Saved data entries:
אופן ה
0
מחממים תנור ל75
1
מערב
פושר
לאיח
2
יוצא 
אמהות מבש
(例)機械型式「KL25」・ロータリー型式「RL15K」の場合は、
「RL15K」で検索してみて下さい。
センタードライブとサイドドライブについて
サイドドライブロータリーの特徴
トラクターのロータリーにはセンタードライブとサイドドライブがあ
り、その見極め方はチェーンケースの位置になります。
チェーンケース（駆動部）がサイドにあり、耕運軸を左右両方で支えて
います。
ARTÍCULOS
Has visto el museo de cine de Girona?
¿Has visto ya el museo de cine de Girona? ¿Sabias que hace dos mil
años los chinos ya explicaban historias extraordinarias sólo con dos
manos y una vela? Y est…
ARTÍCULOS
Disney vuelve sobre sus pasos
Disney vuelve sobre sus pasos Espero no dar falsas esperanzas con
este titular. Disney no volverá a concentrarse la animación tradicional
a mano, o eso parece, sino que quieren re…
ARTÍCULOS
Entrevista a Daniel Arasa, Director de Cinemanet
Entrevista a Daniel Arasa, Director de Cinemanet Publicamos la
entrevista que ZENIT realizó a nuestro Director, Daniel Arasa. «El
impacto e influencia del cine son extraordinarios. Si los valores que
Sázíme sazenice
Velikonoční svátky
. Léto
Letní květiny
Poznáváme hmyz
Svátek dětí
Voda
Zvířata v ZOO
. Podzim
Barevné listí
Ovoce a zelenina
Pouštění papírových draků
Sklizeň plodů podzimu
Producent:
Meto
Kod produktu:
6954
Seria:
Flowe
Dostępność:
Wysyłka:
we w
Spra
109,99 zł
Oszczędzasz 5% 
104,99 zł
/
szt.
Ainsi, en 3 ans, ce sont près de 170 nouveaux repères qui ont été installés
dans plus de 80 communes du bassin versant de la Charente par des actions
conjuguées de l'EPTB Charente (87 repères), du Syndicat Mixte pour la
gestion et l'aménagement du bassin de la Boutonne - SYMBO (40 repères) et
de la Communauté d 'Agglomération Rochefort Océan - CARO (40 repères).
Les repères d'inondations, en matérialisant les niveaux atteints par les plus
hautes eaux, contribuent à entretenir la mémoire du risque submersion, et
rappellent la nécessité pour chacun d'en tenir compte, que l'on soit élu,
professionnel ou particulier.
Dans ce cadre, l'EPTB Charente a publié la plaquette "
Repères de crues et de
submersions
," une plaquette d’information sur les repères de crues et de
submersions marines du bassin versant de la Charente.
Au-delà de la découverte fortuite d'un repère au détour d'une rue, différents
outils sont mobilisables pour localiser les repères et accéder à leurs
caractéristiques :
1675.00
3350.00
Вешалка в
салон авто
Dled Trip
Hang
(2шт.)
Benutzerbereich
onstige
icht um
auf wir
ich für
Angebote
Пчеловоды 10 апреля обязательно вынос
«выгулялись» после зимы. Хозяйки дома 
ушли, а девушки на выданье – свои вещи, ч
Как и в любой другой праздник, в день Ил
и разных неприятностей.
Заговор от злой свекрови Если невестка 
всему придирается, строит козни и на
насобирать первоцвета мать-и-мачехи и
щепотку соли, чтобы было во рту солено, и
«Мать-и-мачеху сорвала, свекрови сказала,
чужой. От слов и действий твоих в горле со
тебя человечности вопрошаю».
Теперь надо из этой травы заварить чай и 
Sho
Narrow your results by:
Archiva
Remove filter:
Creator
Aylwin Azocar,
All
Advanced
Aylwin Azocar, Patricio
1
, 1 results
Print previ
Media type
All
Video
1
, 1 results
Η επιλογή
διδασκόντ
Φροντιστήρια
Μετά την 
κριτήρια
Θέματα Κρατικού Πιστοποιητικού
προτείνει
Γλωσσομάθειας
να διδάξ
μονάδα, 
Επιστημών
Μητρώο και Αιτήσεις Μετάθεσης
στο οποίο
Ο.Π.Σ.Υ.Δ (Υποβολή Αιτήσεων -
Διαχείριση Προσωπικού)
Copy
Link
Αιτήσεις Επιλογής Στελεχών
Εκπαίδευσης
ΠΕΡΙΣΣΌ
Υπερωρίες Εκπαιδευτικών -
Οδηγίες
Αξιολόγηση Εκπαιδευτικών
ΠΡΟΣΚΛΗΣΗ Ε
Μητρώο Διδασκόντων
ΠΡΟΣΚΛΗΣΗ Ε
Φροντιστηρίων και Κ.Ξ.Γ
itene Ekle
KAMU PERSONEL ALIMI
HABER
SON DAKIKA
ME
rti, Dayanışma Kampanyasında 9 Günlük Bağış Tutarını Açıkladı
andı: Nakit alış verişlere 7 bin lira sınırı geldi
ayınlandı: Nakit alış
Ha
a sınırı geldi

» **Action item**: Would you please filter the lines above and copy every one that includes "vuelve"?

» **Answer to this exercise**:
Disney vuelve sobre sus pasos
Disney vuelve sobre sus pasos Espero no dar falsas esperanzas con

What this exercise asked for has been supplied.